In the latest episode of the RiYL podcast, Brian Heater interviews the author of multiple Kafka adaptations and a sketchbook diary chronicling his time in Mexico.

Every time I speak to Peter Kuper, the conversation invariably turns to New York — or, as is often the case, begins there. It's my own fault. I've got this insatiable need to ask fellow residents, artists in particular, what keeps them in the city's orbit. Kuper is a particularly interesting case study, having left the city — and country — in 2006, for a life in Mexico.

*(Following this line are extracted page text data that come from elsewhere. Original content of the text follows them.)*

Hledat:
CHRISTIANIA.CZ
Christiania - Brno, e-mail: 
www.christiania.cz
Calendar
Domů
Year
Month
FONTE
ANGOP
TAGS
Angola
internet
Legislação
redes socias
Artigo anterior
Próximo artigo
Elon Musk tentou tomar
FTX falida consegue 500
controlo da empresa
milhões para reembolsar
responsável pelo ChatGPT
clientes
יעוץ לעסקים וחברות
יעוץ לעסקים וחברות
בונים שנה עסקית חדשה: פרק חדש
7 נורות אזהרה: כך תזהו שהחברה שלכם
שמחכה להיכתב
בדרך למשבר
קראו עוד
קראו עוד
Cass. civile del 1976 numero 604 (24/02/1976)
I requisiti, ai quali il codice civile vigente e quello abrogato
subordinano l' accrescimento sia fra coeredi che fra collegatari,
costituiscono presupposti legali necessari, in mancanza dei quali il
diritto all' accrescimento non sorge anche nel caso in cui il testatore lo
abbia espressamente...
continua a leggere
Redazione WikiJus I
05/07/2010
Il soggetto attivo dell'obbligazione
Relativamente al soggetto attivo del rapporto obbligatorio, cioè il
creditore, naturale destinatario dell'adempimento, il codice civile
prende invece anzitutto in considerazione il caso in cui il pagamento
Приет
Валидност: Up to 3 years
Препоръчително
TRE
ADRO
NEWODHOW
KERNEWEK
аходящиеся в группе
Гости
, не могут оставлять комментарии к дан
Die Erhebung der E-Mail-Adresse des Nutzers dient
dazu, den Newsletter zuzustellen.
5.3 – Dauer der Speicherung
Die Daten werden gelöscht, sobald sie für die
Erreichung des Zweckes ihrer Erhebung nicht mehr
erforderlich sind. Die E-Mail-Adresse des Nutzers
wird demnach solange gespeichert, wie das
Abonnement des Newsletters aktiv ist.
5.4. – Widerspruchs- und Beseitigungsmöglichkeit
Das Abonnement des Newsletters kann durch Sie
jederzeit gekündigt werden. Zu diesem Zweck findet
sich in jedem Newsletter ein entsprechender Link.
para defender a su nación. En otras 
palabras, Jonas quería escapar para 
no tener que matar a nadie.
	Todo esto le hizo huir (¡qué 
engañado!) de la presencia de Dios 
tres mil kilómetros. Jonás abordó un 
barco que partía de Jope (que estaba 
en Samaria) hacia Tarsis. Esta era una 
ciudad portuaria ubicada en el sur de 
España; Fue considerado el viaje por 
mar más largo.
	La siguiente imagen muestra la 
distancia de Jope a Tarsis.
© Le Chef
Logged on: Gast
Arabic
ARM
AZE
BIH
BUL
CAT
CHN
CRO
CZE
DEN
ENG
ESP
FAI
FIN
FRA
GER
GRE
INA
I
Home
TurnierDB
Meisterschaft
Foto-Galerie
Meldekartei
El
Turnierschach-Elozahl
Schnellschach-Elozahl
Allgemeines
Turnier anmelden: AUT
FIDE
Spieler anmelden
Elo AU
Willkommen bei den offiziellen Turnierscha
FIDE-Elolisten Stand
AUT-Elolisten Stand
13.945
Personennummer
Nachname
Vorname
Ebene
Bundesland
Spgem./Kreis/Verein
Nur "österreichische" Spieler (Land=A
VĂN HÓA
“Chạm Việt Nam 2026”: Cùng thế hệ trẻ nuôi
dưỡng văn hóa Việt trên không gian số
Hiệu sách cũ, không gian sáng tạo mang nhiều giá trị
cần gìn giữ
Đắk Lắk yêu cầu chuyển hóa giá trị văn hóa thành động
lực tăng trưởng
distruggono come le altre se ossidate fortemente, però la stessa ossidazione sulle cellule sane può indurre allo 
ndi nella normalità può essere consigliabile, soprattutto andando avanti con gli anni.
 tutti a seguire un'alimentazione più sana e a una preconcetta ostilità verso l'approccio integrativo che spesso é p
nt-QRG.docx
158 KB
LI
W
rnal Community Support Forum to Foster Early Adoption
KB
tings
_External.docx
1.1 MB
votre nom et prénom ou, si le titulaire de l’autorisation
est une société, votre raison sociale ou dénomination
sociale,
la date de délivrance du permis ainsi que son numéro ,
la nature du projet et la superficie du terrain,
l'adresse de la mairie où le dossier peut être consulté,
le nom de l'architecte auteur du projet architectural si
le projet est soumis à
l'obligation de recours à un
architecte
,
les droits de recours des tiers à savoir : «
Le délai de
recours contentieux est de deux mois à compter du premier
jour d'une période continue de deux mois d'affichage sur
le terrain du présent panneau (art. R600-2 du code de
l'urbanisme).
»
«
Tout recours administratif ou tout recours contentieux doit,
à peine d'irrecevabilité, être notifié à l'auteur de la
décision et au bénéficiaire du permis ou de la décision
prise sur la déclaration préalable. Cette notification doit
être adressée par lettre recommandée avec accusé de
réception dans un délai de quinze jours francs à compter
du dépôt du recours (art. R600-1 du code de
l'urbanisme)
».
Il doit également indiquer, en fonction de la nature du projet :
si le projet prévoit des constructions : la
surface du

It was, as one might, expect, a multifaceted decision to move his entire family down to Oaxaca, in part an attempt to expose his daughter to another language and culture — and certainly leaving the country at the height of George W. Bush's second term was seen as a net positive for the oft political cartoonist. A few years later, the Kupers found themselves back in New York, but the experience generated, amongst other things, the lovely Diario De Oaxaca, a sketchbook diary chronicling Kuper's time in Mexico, immersed himself in the area's stunning counter-cultural murals.

More recently, Kuper returned to the book's publisher, PM Press, in hopes of helping to anthologize World War 3 Illustrated, the progressive comics anthology he co-founded with fellow New York cartoonist, Seth Tobocman. The process was a touch more complicated, and when we sat down to speak at the MoCCA Arts Festival back in April, the duo had recently completed a successful Kickstarter campaign.

Even outside the long-running anthology, Kuper's career has long been both fascinating and diverse, from multiple Kafka adaptations and his 2007 semi-autobiographical Stop Forgetting To Remember to an on-going stint as Mad Magazine's Spy Versus Spy artist. So, you know, plenty to talk about.